Avant de poursuivre : «Le fait que cette mission soit une mission conjointe de l’Ua et de l’Ue traduit à souhait le partage solidaire des préoccupations qui sont les nôtres aujourd’hui par rapport à la paix mondiale. Nous avons apprécié tout le concours fabuleux qui s’est développé autour de nous quand notre pays, en 2013, a failli succomber sous le joug de terroristes. Des terroristes -il n’y a pas d’autres appellations- venus avec l’étendard d’une fausse religion, car l’Islam au Mali, nous connaissons. Nous ne sommes pas des néophytes ici par rapport à l’Islam, nous sommes un vieux pays d’islamisation et précisément le Nord du Mali. Donc, le prétexte religieux est un faux prétexte, nous l’avons bien compris. Et ceux de Tombouctou et de Gao, qui ont souffert le martyre pendant deux ans, ont bien compris également qu’il ne s’agissait point d’Islam, mais d’une imposture. D’une imposture à nulle autre pareille. Un faux drapeau islamique derrière lequel des crimes insondables, des crimes inimaginables ont été commis quotidiennement à l’endroit de populations civiles paisibles qui ne demandaient qu’à être ; qui ne demandaient qu’à vivre dans un endroit apaisé et dédié au développement et à la prospérité».

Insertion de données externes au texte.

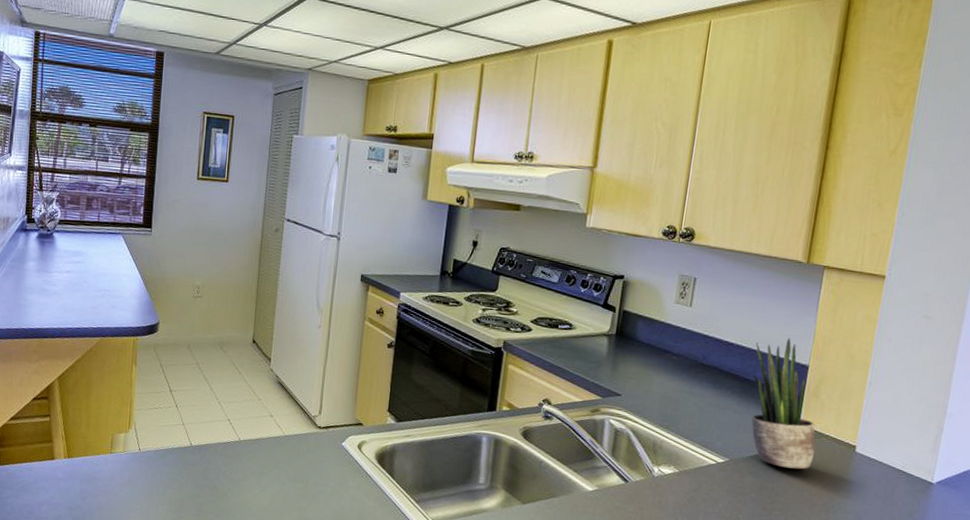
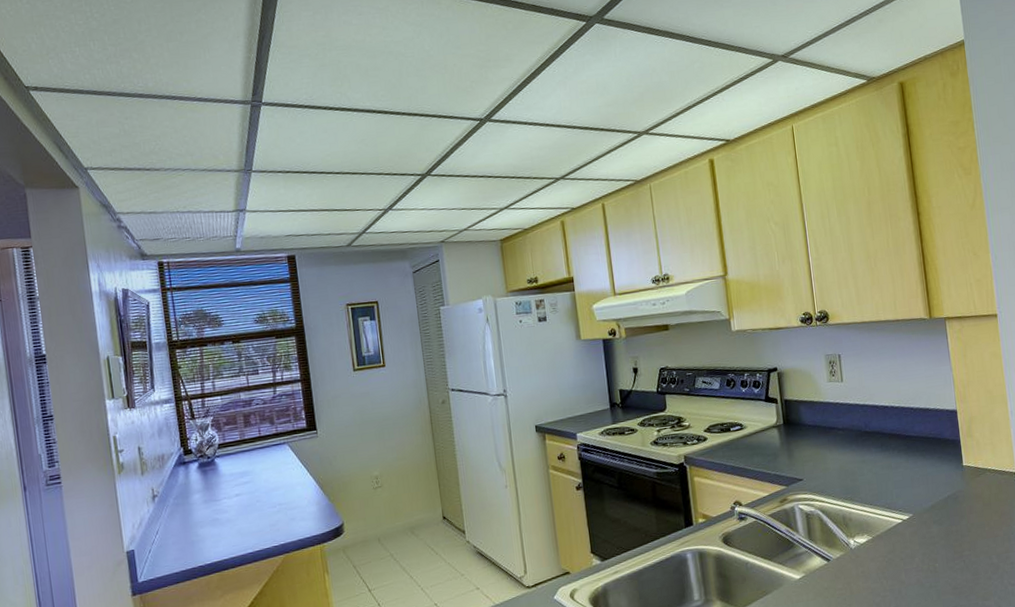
potted plant: present [751,338,816,470] -> none [907,389,984,510]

Devant les membres de cette mission conjointe, IBK n’a pas caché toute sa reconnaissance à la Communauté internationale, notamment à la France. «Fort heureusement, la Communauté internationale en a pris conscience et le point d’orgue a été atteint quand le 11 janvier 2013, le président François Hollande, devant l’imminence de la chute de la ville de Konna, qui était quelque part l’entrée vers le Sud du Mali, a décidé de faire intervenir la force française Serval avec l’accord des Nations-Unies. Ça a été un soulagement énorme pour notre peuple, ça a été le début de la respiration. En même temps, cela ouvrait une autre ère : celle de la tentative d’apaisement, de la tentative de restauration de l’unité nationale et de la réconciliation nationale dans des conditions que nous souhaitions alors apaisées, fraternelles et conviviales», a précisé IBK.

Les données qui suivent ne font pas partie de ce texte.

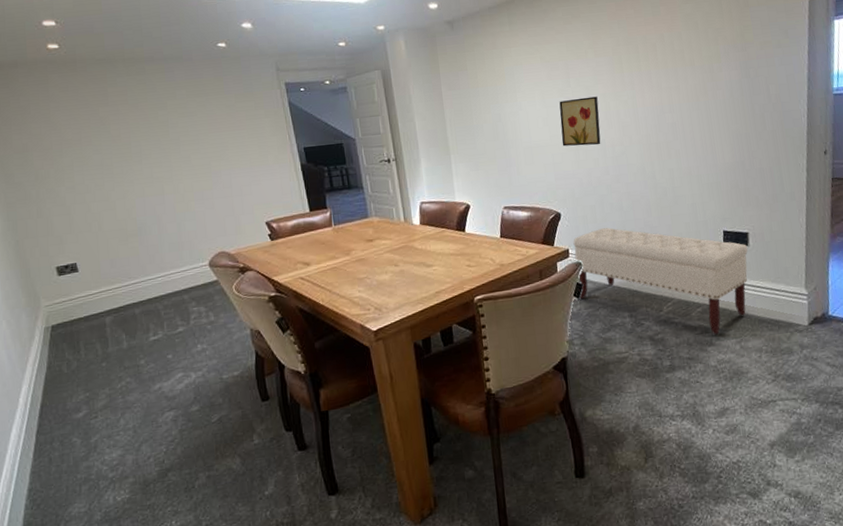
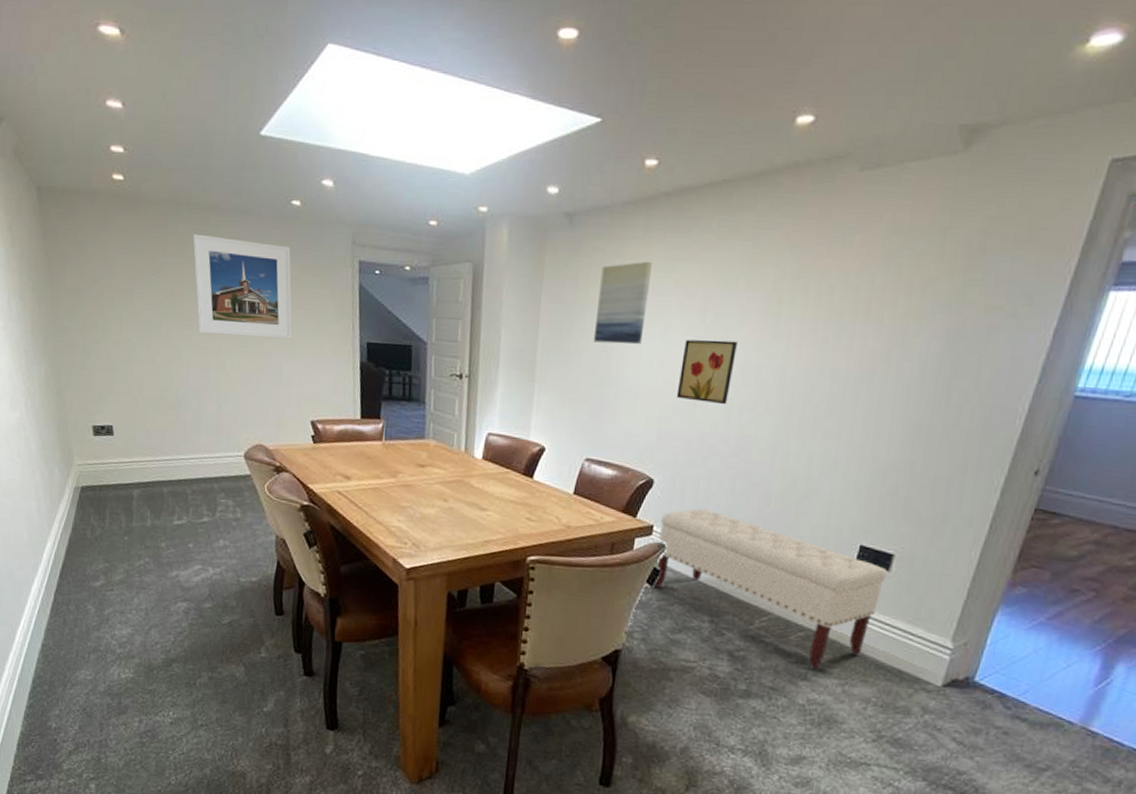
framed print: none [132,80,237,166] -> present [193,234,293,340]
wall art: none [483,47,527,115] -> present [593,261,653,344]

Hélas, déplore-t-il, le cessez-le-feu conclu entre les parties, la cessation des hostilités également convenue lors de la mise en place de la feuille de route d’Alger, sont deux documents fondamentaux qui ont été scrupuleusement respectés par le gouvernement du Mali. Dans le même temps, fait-il remarquer, on a vu les groupes armés s’égailler à droite et à gauche pour marquer de leurs empreintes, telle ou telle position géographique.

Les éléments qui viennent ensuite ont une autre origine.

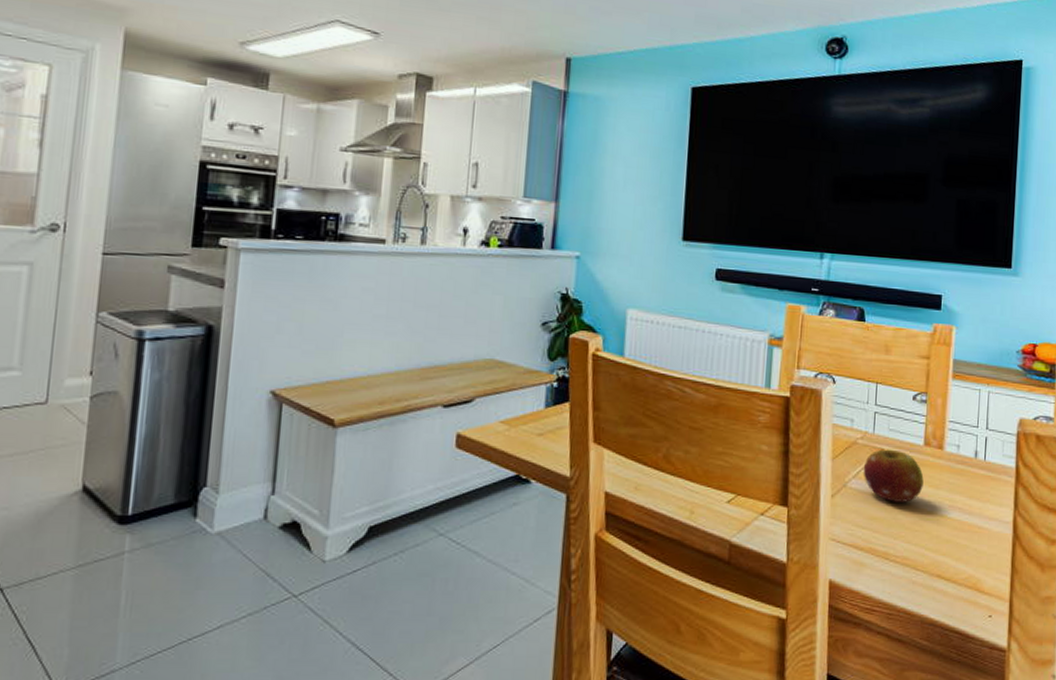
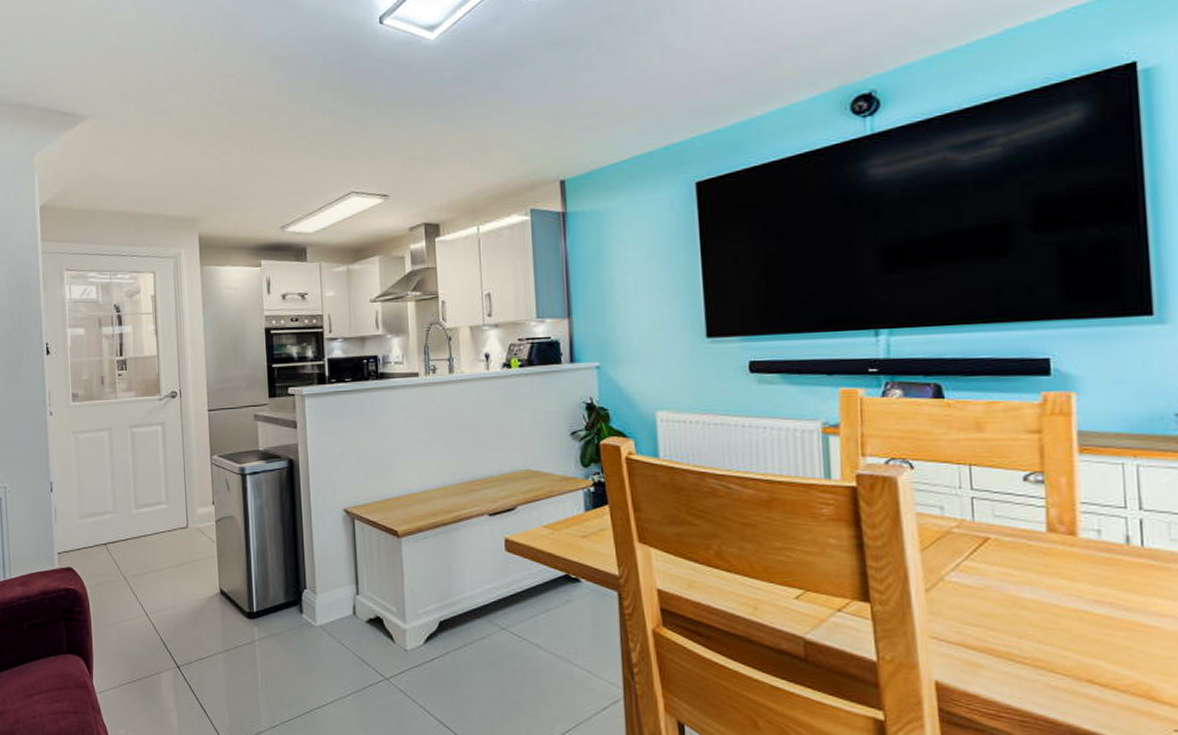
fruit: present [863,449,924,502] -> none [964,538,1053,597]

«C’est une vieille ruse connue dans l’histoire des pays : je prends des points et le jour venu, à la table des négociations, je m’en revendique pour créer une nouvelle situation. Nous avons assisté à cela constamment, y compris ce matin (mercredi) quand le village d’Agouni a été investi par le Mnla qui y a planté son drapeau. Cela est constant, patent et avéré. Alors, que veut-on ? Que veut-on du Mali ? Que nous disions ici et maintenant que nous sommes d’accord pour nous laisser subjuguer par les groupes armés ? Que nous sommes d’accord que les groupes armés prennent le Nord du Mali ? Toutes les malices ont été utilisées. On parle de fédération. La fédération suppose deux Etats. Est-ce que nous avons affaire à deux entités étatiques aujourd’hui ? Est-ce que nous avons affaire à une communauté homogène s’opposant à une Communauté nationale ? Non ! Alors, quelle est cette nouvelle trouvaille de champ politique ? Où veut-on que nous allions ? Je crois que l’histoire du Mali est connue, c’est une histoire de dignité, l’histoire d’un peuple qui, au long des siècles, a marqué de son empreinte cette partie de l’Afrique occidentale, par sa dignité et son sens de l’honneur, par son sens de responsabilité qui fait que nous n’insultons pas l’avenir. Malgré toutes les malices, malgré toutes les embûches, nous sommes restés constants. Nous n’avons jamais quitté la table des négociations même quand on nous envoyait des seconds, quand les responsables en chef ne venaient pas. Nos ministres étaient à la table. Nous respectons, qu’on nous respecte aussi ! Qu’on respecte les accords convenus !»
Et au président IBK de conclure sur un ton martial : «Seule la négociation vaut. Nous sommes filles et fils de ce même pays. Il est temps que nous cessions les hostilités ; il est temps que nous cessions de nous entre-tuer ; il est temps que nous échangions. Que nous nous comprenions. En tout cas, ici au Mali, nous sommes déterminés à aller à la paix, à une paix réelle et solide. Je le dis, aucun Malien ne sera jamais d’accord avec le moindre morcellement territorial du Mali. Et aucun homme d’Etat ne peut s’engager dans cette voie et avoir l’assurance de la paix…».